After months of poring over the numbers and details, it was great to finally get out and about during the week to talk about the Budget and what it all means for families, businesses and communities across the country. It's probably the part of my job I like most – discussing budget policies in action on the factory floor, in the boardroom, in the class room, in the hospital ward, and around the kitchen table. While there may be other issues occupying the political debate on any given day, what the people I met really wanted to talk about was the role the Budget could play in building a stronger economy and a fairer society for all Australians.
The response to the Budget from Australians from all walks of life has been pretty heartening. Like the parents I met, who have welcomed the Schoolkids Bonus that will help pay for uniforms, books, excursions and all the other myriad of expenses that come with getting their kids through school. Like the families, pensioners and students, who are looking forward to higher payments as part of the Clean Energy Future package to help make ends meet. Like the small business owners, who know they'll be able to instantly write off refrigerators, furniture and any other new business asset worth up to $6500 from July 1, or the first $5000 of a car, ute or van. Like the executives, who have praised the loss carry-back initiative that will help companies get through hard times and invest to take advantage of new opportunities, as well as measures that lift workforce skills and participation. Like the Australians with a disability and their carers, who know the time has come for our nation to do a better job delivering the services and support they need. Like individuals and families who support reforms to increase quality and choice in our aged care system. And like millions of households and businesses, who are enjoying lower interest rates that the Budget's return to surplus is helping deliver.
The Government is also taking steps to build a stronger economy by putting a price on carbon pollution from July 1. This will drive innovation to find better, less polluting ways of producing power, goods and services. Carbon-intensive energy will become more expensive and clean energy cheaper. Australia generates more carbon pollution per person than any developed country in the world – more than the United States and about five times more than China – so we don't have any time to waste in preparing for the clean energy future. If Australia's businesses and industries were to remain locked into old practices and defer investments in cleaner, more efficient technology, our economy would slip behind our international competitors. A failure to act is the real risk to Australian industries and Australian jobs.
During the week, Australian families on low and middle incomes started receiving extra assistance ahead of the introduction of the carbon price. As I've said many times before, the impact on cost of living will be modest. On average, households will see cost increases of $9.90 per week, while the average assistance will be $10.10 per week. Almost 6 million households will be assisted to meet their entire average price impact, and over 4 million households will be better off with a buffer of at least 20 per cent over their average price impact. By taking simple steps to reduce energy use, such as turning appliances off at the wall, households can pocket the additional assistance they receive and end up further in front. This shows you can do your bit to help the environment and help your family budget at the same time.
Families on Family Tax Benefit Part A have already started receiving Clean Energy Advance payments into their bank accounts of up to $110 for each child and in addition those on Family Tax Benefit Part B will get up to $69. Pensioners, students and other eligible payment recipients are also set to receive increases in their support payments before the end of June. On top of this, every taxpayer earning up to $80,000 a year will receive a tax cut, with most getting at least $300 annually. This saving is being delivered by a tripling of the tax‑free threshold from $6000 to $18,200 from July 1. As well as helping with the cost of living, this major reform will free around 1 million Australians from having to lodge a tax return. Regular wage earners with incomes below the new tax-free threshold will not have any tax withheld from their wages by employers, which will mean higher take-home pay and better incentives to work.

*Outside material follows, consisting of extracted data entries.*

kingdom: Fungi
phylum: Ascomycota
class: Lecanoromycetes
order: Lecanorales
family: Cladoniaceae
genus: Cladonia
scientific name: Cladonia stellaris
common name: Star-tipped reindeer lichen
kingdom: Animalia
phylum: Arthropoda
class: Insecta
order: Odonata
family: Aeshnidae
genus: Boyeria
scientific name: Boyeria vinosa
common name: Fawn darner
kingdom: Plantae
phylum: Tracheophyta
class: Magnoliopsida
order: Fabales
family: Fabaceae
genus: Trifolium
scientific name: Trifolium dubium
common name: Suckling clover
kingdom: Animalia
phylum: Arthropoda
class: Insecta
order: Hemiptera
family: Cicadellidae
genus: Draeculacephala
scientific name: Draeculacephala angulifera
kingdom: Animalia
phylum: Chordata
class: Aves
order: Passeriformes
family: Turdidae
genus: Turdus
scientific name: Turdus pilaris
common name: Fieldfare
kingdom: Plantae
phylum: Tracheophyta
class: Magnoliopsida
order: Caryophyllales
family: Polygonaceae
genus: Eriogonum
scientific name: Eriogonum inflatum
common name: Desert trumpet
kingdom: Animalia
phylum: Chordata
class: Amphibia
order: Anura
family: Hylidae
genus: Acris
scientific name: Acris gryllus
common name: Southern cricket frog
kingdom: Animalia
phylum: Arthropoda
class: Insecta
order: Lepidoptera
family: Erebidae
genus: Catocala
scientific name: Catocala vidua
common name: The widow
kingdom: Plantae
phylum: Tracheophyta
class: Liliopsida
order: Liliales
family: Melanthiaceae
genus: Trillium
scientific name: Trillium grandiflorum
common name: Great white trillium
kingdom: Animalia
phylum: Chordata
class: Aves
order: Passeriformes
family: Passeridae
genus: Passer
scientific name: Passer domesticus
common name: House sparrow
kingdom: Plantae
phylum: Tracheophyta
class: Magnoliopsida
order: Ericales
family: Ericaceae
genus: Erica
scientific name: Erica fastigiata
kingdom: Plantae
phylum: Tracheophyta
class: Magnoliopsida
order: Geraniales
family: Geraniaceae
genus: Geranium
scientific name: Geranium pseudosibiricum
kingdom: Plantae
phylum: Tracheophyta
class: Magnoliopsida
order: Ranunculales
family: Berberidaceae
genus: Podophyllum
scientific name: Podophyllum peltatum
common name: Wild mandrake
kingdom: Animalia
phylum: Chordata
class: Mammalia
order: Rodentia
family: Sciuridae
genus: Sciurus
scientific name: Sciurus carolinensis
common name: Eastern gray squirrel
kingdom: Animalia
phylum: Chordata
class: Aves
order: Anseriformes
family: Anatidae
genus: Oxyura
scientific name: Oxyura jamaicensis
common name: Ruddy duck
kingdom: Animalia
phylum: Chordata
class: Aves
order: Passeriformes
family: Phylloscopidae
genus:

It's been a rough few weeks on global financial markets, including on our own share market. As I've been saying for many months now, these bouts of volatility are likely to be with us for some time to come given the profound challenges facing Greece and many other parts of Europe. Determined, consistent and continuing action will be required by European policymakers to deal with the sovereign debt crisis, get their budgets back on a sustainable footing, and restore growth. Data out during the week showed Europe's economy remained stalled in the March quarter, with solid growth in Germany offset by contractions in both Italy and Spain. The Budget takes a conservative view of Europe's economic outlook, with the euro area forecast to contract by ¾ of a per cent in 2012.
Of course, Australia is not immune from events in Europe – as the Budget showed government revenues have been written down by a staggering $150 billion since the onset of the global financial crisis. But it's important we don't lose sight of the fact that our economic credentials are among the strongest in the world: we have one of the lowest unemployment rates in the developed world, we have sturdy public finances with very low public debt, we have a AAA credit rating from all three major ratings agencies for the first time in our history, we have contained inflation, we have a huge pipeline of mining investment, and we have a budget returning to surplus next financial year ahead of every single major advanced economy. These strong fundamentals are the reasons why we're able to get on with the big reforms like pricing carbon pollution and building a National Disability Insurance Scheme, while at the same time delivering support to help make ends meet for families on low and middle incomes. By keeping our economy growing and keeping Australians in work, we're able to put in place the foundations to build an even stronger, fairer society.